■ SELECTED EXTRACT:
□ □ □ □ □ □ □

Math 767 — Spring 2002 Algebraic Geometry

Instructor: Yuri Berest
Time: MWF 10:10-11:00
Room: Malott 206

This is an introductory course in Algebraic Geometry. We plan to cover the following standard topics: algebraic sets and affine varieties, Zariski topology, Hilbert's Basis Theorem and Nullstellensatz, projective and quasi-projective varieties, products of algebraic varieties, separated and complete varieties, regular and rational morphisms, dimension theory, singular and smooth points, coherent sheaves and localization, Serre's lemma, algebraic curves, nonsingular model of curves, Bezout's theorem.

References

  1. R. Hartshorne, Algebraic Geometry, GTM 52, Springer-Verlag, 1977.
  2. I. R. Shafarevich, Basic Algebraic Geometry I: Varieties in Projective Space, Springer-Verlag, Berlin, 1994.

□ □ □ □ □ □ □

■ RAW DATA:
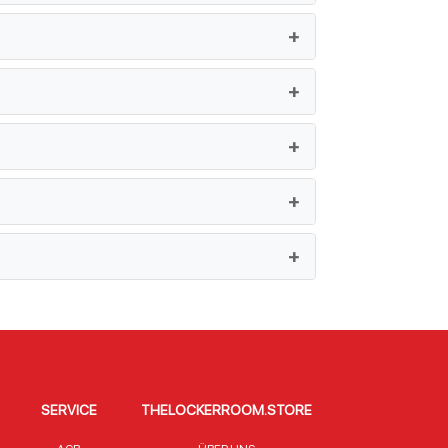
SERVICE
THELOCKERROOM.STORE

□ □ □ □ □ □ □

■ DIRECTIVE: Extend the algebraic geometry course page above, picking up after its last line.

■ REPLY TO THE TASK:
  3. G. Kempf, Algebraic Varieties, LMS Lecture Note Series 172, Cambridge Univ. Press, 1993.
  4. V. I. Danilov, Algebraic Varieties and Schemes, Encyclopaedia Math. Sci. 23, Springer, Berlin, 1994, pp. 167-297.
  5. J. S. Milne, Algebraic Geometry, Lecture Notes, (see http://www.jmilne.org/math/).

Algebraic geometry is a mixture of the ideas of two Mediterranean cultures. It is a superposition of the Arab science of the lightning calculation of solutions of equations over the Greek art of position and shape. This tapestry was originally woven on European soil and is still being refined under the influence of international fashion. Algebraic geometry studies the delicate balance between the geometrically plausible and the algebraically possible. Whenever one side of this mathematical teeter-totter outweighs the other, one immediately loses interest and runs off in search of a more exciting amusement... (G. Kempf, Algebraic Varieties)